Horizontal Pod Autoscaler

apiVersion: autoscaling/v2
kind: HorizontalPodAutoscaler
metadata:
  name: your-app
spec:
  scaleTargetRef:
    apiVersion: apps/v1
    kind: Deployment
    name: your-app
  minReplicas: 2
  maxReplicas: 10
  metrics:
    - type: Resource
      resource:
        name: cpu
        target:
          type: Utilization
          averageUtilization: 70

This scales the deployment between 2 and 10 replicas based on CPU utilization.

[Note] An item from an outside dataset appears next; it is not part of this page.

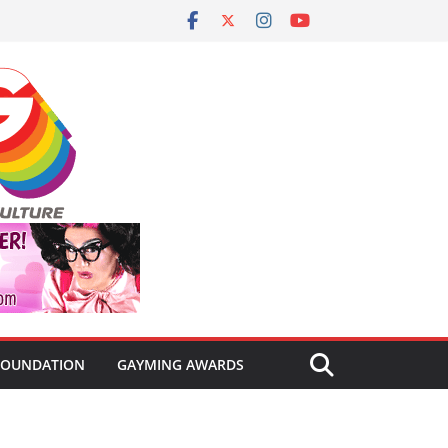
FOUNDATION
GAYMING AWARDS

GitHub Actions workflow (build & push)

Save the following as .github/workflows/build.yml:

name: Build and Push

on:
  push:
    branches: [main]

jobs:
  build:
    runs-on: ubuntu-latest
    permissions:
      contents: read
      packages: write
    steps:
      - uses: actions/checkout@v4

      - uses: docker/setup-buildx-action@v3

      - uses: docker/login-action@v3
        with:
          registry: ghcr.io
          username: ${{ github.actor }}
          password: ${{ secrets.GITHUB_TOKEN }}

      - uses: docker/build-push-action@v6
        with:
          context: .
          push: true
          tags: ghcr.io/${{ github.repository }}:latest
          cache-from: type=gha
          cache-to: type=gha,mode=max

Takeaway

If you’re already on GCP, adding Vercel may be unnecessary. Kubernetes and Cloud Run handle Next.js well, and keeping everything in one place simplifies operations while delivering excellent performance and low latency.